There is a saying in Dorne of House Ueller that half are mad and the other half worse, so I would not want to invite his displeasure upon myself! But the man does train a fine horse, none can deny that. The sand steeds here are smaller and lighter than their Northern brothers, bred to move swiftly through a treacherous landscape with few obstacles in the ground but prone to storms that can rub one's eyeballs dry. They have very long lashes and wobbly kneecaps, which should not be graceful but somehow are in full run. They drink very little water as well. Uncle Oberyn has an amusing tale of how they acquired this ability, starting with a violently purple cactus (I have attached a sketch below of a prickly plant that drinks the blood of the unwary and the foreign but stores much water in its veins for the Dornishman to partake of) and a Myrish merchant with an equally bright turban-
Recalling at the last moment that said amusing tale included a dirty jape integral to the premise, Lyarra quickly crossed those lines out as well.

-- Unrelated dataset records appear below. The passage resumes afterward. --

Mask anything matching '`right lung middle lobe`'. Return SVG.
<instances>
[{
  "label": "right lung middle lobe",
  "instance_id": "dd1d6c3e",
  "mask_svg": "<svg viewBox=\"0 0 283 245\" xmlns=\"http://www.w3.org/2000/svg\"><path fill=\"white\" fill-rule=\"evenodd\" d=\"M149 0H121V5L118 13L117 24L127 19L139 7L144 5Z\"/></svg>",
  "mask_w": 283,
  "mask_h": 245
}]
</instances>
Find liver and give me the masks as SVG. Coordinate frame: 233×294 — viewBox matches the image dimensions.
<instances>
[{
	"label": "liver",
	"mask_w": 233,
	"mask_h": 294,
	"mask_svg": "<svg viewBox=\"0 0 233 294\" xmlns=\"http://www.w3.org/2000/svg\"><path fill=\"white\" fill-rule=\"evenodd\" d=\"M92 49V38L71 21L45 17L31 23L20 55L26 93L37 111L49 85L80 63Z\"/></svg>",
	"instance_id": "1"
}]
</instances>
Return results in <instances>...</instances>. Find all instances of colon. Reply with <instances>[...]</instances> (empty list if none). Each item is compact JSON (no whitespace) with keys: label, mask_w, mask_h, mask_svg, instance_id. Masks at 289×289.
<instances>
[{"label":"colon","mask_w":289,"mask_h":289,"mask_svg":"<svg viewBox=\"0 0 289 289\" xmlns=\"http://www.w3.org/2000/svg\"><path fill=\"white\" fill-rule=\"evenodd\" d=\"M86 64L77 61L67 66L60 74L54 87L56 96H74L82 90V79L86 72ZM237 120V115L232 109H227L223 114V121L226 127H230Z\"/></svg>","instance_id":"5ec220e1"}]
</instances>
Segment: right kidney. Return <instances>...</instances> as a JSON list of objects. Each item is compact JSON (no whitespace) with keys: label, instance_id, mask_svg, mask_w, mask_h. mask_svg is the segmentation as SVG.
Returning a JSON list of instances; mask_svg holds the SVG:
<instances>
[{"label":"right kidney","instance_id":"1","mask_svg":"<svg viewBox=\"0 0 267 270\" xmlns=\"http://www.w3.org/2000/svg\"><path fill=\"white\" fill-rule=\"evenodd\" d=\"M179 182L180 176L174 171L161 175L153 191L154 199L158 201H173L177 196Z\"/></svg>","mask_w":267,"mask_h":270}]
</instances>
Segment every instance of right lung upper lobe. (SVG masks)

This continued throughout the letter. Every time she fell into a natural narrative, almost feeling as though her brother was across from her to converse with as they once did, she would remember that this or that line was improper or unsuitable or just plain strange for a reader lacking context. When Lyarra was done, her five sheets of work were blotted with ink lines and scribbled over doodles of her kin.
Carefully placing her quill to the side, Lyarra buried her face in her arms. Since when had writing to Robb ever been hard?
Lyarra's hat is a cross between the Tudor flat hat (thank you to Author376 for finding it!) and a newsboy cap in a soft grey wool. It's a little too large on her now but she likes to tuck it down and hide behind the fabric, so that's alright.